Lines holding the word "Dedham" are the ones to copy from the data below.

*** Data for this exercise ***

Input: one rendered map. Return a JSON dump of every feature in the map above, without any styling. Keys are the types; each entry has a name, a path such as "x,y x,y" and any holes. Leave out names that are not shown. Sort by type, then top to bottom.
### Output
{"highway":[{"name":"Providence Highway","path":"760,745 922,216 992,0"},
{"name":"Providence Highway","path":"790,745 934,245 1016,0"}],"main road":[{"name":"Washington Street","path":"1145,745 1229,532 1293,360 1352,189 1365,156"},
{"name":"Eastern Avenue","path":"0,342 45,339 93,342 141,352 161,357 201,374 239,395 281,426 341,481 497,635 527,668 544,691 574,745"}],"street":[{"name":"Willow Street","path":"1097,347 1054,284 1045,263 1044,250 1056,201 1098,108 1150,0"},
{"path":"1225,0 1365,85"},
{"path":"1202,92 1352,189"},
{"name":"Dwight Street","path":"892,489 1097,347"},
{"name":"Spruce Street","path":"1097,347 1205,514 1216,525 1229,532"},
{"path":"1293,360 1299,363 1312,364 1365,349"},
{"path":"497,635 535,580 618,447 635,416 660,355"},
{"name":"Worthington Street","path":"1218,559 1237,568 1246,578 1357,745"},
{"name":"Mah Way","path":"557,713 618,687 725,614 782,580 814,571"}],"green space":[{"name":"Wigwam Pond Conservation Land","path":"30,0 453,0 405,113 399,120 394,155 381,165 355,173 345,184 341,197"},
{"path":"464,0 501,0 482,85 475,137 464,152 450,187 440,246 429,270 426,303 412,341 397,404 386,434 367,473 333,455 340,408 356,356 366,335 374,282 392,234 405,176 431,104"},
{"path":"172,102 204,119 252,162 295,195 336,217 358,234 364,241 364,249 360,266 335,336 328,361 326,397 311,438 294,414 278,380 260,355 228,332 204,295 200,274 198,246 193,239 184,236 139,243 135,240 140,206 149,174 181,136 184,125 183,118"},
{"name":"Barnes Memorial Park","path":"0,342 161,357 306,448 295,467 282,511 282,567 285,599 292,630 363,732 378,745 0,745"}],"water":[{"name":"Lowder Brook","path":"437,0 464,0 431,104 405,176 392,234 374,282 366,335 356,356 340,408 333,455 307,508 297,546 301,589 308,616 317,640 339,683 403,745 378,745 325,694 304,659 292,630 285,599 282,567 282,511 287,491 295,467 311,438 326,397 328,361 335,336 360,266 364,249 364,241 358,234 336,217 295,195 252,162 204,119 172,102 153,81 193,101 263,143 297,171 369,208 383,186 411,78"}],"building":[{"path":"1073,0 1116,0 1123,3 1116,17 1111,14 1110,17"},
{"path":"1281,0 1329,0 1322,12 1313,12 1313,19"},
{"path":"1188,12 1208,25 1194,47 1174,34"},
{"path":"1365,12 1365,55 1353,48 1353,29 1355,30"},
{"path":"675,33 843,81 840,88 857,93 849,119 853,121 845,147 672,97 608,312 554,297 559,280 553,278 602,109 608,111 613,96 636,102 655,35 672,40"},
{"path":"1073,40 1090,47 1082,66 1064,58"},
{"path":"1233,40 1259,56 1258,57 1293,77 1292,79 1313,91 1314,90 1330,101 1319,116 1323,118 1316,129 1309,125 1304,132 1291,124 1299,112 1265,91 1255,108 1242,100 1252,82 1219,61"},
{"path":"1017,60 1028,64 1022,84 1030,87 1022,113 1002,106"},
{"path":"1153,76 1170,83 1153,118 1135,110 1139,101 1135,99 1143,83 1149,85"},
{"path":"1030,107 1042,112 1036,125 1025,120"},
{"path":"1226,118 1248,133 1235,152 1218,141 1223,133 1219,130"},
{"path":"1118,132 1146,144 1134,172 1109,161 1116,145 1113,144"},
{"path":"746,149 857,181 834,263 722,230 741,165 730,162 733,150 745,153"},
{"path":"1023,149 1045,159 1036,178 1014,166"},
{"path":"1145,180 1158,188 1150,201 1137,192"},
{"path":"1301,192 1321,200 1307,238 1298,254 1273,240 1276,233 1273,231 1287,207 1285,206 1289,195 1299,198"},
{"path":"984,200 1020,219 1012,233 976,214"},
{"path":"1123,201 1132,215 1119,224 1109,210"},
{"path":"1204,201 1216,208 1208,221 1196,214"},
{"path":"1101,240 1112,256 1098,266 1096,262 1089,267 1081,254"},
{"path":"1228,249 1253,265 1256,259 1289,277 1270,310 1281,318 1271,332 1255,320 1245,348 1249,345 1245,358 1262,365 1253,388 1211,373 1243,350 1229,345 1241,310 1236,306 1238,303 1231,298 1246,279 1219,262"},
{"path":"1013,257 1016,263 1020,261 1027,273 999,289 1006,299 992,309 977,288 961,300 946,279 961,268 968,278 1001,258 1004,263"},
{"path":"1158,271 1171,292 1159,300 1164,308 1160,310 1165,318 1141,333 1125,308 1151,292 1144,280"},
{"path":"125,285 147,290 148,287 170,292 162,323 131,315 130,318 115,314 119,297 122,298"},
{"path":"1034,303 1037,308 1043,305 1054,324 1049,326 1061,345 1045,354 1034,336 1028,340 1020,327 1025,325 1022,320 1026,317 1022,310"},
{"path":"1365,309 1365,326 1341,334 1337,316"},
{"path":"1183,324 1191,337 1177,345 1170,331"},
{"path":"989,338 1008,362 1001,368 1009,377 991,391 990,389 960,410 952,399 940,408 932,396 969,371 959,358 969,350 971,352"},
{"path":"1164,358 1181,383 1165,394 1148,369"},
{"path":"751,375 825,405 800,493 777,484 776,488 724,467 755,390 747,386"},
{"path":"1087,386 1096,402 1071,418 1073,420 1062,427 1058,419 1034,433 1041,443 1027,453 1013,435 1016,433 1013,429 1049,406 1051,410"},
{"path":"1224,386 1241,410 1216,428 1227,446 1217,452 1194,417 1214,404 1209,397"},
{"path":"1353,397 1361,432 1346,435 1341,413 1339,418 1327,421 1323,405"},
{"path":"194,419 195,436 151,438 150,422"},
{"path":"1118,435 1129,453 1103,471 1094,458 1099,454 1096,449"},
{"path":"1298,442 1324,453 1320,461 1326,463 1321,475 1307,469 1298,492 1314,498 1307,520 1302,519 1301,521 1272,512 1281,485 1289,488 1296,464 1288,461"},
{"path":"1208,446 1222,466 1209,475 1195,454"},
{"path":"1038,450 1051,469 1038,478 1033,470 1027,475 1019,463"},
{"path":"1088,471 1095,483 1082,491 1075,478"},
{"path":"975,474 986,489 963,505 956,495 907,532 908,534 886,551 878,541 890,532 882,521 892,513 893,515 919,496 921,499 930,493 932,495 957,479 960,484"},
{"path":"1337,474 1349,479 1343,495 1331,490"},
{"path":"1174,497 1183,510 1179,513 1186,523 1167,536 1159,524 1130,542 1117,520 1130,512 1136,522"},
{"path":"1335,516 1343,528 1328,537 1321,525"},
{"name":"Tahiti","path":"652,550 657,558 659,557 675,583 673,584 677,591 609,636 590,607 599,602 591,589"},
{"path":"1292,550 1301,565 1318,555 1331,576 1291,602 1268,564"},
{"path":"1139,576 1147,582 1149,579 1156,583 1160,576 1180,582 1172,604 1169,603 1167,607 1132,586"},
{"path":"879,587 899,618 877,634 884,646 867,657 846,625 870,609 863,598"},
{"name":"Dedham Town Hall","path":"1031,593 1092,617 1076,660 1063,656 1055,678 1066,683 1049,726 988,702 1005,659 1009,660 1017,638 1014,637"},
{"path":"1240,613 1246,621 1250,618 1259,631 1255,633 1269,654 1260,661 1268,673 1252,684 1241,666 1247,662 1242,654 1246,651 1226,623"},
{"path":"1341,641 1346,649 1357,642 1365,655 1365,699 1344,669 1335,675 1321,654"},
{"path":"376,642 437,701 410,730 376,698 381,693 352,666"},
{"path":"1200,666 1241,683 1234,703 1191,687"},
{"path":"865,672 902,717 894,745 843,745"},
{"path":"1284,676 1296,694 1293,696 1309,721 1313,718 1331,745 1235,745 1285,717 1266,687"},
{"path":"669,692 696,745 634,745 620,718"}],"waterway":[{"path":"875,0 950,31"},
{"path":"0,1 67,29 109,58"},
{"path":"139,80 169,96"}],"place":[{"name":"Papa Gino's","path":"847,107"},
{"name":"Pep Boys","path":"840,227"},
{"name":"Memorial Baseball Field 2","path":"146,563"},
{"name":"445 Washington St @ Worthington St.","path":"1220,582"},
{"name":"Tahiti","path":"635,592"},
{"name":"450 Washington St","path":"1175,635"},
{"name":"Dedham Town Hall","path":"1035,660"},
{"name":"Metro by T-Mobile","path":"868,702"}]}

***

### Output for this exercise
{"name":"Dedham Town Hall","path":"1031,593 1092,617 1076,660 1063,656 1055,678 1066,683 1049,726 988,702 1005,659 1009,660 1017,638 1014,637"},
{"name":"Dedham Town Hall","path":"1035,660"},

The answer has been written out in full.